I was spending the night in Wang Fei’s dorm so that Chen Di could sleep with his girlfriend. Xiao Li, Dong Rong and the others had gone to a room downstairs. The male dorms weren’t supervised as strictly as the female dorms. If a girl dared stay overnight, the rest of us would cooperate and leave the couple in peace. It was easier at the weekends, because the caretaker seldom came up to check.
‘You’ve got it wrong,’ Liu Gang said. ‘The seven thousand girls in the survey only said they didn’t disapprove of sex before marriage, they didn’t say they’d indulged in it. They’d never confess to that!’ His girlfriend was at university in Anhui Province. They wrote each other long letters.
‘A survey conducted by the Maths Department found that 27 per cent of students had had sex before they started university,’ someone else piped up from a lower bunk. When men lie in the dark together, their conversation inevitably turns to women.
The lights in the dorm had been switched off, but a glow from the lamps outside filtered through the window. I could see photographs of film stars torn from a calendar pasted to the wall behind Wang Fei. Their eyes stared intently ahead. In the dark, smoky air, the women looked like empresses from some mysterious realm.
Old Fu on the bed above me was listening to Voice of America. He took the TOEFL exam every year, and always got high grades. He was hoping to get a place at Harvard.
I could smell the steamed bun that had burned while being heated over an electric hob, and the jar of spicy fermented tofu that Wang Fei kept in his bedside cabinet.
I was lying on someone’s empty bed. My mind was troubled, but I didn’t want anyone to know. Something terrible had happened between Tian Yi and me, and I hadn’t seen her for two days.
‘You’re the one who’s been bonking all the virgins,’ Shu Tong said to Wang Fei, tapping the side of his bed with a book. ‘That girl you took behind your bed curtain last night, I bet she was another one.’

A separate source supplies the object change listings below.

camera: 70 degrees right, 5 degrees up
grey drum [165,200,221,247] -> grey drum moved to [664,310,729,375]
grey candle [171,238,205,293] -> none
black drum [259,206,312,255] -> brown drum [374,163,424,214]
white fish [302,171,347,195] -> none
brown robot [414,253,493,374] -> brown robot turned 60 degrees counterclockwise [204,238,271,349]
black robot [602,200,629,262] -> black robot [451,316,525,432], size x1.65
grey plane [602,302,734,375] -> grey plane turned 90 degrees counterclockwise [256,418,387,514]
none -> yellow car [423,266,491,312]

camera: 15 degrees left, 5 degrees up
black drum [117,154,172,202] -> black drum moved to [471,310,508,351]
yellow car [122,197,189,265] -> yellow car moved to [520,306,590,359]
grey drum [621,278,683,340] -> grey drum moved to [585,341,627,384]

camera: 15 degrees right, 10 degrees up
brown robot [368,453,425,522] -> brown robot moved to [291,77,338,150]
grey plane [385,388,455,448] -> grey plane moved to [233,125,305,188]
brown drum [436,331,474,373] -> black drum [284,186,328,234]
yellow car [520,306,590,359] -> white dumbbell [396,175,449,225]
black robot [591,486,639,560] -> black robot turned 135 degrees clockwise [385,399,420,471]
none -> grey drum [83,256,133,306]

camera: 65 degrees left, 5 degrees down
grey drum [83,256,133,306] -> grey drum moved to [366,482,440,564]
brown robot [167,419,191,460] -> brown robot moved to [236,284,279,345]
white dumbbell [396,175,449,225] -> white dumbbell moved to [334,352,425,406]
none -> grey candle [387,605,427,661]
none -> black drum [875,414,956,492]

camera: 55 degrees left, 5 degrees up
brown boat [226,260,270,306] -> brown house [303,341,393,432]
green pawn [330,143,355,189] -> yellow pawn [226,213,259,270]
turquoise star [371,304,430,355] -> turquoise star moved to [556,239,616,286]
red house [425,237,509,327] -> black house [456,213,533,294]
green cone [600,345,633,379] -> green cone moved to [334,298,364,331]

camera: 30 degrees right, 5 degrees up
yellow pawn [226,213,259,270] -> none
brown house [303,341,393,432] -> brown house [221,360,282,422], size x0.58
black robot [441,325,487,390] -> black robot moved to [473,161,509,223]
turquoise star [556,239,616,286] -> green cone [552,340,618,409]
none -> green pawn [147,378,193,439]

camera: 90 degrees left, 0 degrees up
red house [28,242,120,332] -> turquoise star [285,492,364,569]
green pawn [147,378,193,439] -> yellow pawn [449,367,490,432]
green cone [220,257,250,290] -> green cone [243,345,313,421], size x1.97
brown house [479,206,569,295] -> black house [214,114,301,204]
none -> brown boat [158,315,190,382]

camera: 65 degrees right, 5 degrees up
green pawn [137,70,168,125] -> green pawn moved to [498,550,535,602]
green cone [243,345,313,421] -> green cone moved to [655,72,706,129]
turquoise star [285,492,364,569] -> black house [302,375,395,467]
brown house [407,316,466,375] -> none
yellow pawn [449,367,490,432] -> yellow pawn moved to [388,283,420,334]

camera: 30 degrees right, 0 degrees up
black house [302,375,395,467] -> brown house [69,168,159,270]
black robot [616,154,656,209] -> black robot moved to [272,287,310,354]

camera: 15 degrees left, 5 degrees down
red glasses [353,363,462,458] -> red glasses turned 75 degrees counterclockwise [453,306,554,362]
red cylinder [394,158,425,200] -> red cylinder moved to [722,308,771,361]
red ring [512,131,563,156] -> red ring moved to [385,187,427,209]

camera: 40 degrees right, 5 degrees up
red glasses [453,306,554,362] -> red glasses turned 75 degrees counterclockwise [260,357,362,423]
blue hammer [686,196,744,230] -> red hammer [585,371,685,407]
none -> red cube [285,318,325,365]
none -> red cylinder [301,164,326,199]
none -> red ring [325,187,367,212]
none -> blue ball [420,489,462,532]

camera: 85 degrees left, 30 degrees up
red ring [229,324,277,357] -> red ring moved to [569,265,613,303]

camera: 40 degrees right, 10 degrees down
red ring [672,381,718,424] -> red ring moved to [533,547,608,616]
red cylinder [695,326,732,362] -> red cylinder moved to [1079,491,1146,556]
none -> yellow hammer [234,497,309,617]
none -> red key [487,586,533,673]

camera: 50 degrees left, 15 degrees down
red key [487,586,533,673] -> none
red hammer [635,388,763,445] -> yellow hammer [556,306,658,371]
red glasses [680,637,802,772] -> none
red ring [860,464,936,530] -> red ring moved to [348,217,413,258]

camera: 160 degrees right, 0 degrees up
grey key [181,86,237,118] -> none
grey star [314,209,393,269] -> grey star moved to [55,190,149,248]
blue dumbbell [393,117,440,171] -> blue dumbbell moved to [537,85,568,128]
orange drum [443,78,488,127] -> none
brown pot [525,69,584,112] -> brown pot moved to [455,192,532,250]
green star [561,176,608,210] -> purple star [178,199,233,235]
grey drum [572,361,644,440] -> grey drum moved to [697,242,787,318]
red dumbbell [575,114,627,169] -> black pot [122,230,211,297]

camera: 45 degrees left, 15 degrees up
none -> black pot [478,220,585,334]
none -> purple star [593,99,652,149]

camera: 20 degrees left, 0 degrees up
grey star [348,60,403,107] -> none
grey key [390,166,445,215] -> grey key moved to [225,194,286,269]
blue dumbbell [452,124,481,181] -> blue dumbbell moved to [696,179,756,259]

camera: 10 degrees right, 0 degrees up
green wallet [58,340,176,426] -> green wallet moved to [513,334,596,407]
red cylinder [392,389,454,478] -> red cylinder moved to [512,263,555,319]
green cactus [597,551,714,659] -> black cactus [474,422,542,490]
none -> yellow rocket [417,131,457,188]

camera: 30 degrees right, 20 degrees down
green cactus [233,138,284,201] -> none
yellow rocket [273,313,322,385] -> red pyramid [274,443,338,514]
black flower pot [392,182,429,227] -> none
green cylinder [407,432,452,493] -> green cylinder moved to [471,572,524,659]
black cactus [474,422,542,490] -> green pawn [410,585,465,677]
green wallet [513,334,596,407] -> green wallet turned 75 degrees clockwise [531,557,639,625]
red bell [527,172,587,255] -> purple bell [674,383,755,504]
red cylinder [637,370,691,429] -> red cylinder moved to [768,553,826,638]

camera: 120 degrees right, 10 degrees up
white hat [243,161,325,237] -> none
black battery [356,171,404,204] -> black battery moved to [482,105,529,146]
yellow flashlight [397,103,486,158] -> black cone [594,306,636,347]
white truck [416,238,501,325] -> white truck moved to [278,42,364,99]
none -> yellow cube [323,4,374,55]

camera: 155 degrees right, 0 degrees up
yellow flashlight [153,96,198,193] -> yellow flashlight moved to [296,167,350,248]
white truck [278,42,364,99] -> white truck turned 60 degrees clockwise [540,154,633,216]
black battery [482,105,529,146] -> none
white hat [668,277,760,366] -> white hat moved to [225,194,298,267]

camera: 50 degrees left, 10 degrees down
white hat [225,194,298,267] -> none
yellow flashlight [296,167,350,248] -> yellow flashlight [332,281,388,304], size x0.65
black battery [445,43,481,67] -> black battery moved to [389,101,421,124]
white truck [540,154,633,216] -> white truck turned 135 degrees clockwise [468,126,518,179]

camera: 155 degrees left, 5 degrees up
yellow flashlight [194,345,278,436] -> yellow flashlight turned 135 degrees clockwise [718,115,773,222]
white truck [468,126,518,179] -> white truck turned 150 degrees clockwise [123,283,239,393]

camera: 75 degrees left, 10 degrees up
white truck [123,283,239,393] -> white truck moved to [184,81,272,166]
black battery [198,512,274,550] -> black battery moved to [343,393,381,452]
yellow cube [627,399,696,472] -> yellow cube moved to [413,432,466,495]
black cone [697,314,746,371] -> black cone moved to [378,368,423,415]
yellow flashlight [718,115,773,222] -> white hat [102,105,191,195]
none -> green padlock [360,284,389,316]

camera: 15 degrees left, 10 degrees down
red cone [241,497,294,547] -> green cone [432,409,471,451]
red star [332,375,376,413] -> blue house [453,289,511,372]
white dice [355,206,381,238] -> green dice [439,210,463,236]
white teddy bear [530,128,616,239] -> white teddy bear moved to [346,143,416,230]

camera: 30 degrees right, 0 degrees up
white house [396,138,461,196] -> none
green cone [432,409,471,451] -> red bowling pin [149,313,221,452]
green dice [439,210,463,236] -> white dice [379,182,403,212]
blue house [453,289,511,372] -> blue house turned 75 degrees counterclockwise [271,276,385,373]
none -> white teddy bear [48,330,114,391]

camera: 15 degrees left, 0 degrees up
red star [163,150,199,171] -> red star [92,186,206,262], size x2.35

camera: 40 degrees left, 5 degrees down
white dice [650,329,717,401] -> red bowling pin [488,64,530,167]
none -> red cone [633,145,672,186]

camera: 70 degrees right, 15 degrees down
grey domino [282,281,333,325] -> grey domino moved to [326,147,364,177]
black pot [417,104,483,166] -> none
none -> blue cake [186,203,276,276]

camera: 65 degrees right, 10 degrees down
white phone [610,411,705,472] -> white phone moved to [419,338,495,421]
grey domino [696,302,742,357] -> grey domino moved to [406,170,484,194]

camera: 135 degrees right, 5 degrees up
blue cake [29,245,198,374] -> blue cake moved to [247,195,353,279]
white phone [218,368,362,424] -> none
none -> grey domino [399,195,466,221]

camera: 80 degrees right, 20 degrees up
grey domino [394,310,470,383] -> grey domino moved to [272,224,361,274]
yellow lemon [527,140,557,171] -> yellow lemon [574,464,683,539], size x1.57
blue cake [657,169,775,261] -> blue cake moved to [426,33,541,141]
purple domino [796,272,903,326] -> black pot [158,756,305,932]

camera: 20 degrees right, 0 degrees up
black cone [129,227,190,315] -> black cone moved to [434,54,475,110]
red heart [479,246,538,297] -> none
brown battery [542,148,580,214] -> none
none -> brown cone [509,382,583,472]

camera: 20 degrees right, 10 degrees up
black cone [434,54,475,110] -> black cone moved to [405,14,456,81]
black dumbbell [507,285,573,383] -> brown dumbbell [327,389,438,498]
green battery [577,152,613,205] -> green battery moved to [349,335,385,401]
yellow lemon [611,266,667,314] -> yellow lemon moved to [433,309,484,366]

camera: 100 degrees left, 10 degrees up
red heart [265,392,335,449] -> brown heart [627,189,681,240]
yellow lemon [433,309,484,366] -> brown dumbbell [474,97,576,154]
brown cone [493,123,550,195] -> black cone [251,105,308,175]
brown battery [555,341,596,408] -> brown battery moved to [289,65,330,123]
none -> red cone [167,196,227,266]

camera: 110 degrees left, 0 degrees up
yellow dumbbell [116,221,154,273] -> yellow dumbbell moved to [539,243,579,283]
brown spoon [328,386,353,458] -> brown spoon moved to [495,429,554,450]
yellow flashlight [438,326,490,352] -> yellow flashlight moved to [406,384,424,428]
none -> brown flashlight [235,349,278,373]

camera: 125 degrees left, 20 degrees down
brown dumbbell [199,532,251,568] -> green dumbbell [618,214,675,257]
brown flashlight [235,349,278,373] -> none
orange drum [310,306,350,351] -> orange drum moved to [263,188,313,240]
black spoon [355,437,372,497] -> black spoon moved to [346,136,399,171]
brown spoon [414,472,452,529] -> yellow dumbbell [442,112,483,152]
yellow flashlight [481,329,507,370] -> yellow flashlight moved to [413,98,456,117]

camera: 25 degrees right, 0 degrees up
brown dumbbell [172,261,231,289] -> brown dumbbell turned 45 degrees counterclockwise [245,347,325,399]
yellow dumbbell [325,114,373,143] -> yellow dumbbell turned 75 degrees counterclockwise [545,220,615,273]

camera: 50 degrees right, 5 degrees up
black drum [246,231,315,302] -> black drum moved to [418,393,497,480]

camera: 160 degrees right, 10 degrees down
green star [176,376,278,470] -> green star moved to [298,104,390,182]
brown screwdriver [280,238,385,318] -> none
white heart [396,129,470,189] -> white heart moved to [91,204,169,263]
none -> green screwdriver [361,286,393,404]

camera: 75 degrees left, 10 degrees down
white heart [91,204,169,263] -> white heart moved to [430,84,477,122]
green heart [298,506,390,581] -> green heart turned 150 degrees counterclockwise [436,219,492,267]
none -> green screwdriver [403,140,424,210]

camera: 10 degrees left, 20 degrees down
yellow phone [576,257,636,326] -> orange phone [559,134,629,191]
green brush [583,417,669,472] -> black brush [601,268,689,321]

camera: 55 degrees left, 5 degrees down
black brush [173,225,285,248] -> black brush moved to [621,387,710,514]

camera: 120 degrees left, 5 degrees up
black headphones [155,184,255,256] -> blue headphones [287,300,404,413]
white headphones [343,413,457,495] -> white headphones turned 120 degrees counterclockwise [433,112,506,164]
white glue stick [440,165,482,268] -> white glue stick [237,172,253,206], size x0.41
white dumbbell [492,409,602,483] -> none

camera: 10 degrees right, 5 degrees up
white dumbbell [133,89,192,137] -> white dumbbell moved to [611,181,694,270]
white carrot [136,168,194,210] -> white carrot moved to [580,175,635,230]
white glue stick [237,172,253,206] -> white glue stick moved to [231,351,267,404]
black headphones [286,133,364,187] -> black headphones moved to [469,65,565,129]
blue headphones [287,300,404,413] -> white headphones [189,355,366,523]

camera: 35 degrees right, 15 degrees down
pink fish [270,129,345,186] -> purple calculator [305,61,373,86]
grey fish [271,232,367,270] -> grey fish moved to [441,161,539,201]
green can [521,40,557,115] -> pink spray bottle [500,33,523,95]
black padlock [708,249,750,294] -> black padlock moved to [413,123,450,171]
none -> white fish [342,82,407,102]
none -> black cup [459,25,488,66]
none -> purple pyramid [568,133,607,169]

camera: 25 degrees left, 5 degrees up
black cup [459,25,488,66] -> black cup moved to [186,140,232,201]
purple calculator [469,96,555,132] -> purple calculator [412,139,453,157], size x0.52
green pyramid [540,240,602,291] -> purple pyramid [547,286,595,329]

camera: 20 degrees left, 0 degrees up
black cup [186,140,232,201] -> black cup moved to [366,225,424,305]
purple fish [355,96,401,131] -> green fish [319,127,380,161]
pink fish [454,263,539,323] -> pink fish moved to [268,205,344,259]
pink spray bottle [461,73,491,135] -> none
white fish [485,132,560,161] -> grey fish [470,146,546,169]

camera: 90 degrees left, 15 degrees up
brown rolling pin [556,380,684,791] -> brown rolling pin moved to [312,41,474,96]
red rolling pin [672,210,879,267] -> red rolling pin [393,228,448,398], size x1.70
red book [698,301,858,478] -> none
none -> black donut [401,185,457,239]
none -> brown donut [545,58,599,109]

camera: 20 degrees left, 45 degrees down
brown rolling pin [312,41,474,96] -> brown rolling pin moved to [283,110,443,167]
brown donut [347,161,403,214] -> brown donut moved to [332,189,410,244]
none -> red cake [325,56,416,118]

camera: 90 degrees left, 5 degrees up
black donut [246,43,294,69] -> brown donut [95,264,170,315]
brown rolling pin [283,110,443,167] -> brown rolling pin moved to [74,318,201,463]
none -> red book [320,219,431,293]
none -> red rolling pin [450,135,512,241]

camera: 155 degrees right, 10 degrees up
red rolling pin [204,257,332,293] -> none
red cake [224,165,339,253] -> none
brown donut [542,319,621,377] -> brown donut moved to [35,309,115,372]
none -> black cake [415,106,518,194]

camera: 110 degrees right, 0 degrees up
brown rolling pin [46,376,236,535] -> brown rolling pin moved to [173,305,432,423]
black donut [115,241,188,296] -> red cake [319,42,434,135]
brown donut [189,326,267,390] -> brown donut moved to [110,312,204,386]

‘Whatever happens behind this curtain is my own business,’ Wang Fei called back. ‘You should respect my human rights.’
‘Was she a virgin?’ Old Fu asked suddenly. Although he was older than the rest of us, he’d never had a girlfriend.
‘You made so much noise I didn’t sleep a wink all night,’ Shu Tong grumbled.
Big Chan and Little Chan walked in. The dust blown in from the corridor always reeked of the men’s toilets, and made you want a cigarette. Big Chan switched the lights on and Little Chan dumped a thermos of hot water onto the table. When Big Chan poured some hot water into his lunch box, I immediately smelt a whiff of bean sprouts. Everyone suspected that Big Chan had tricked the drifter into leaving the campus the week before, because it was his dorm’s turn to look after him this week.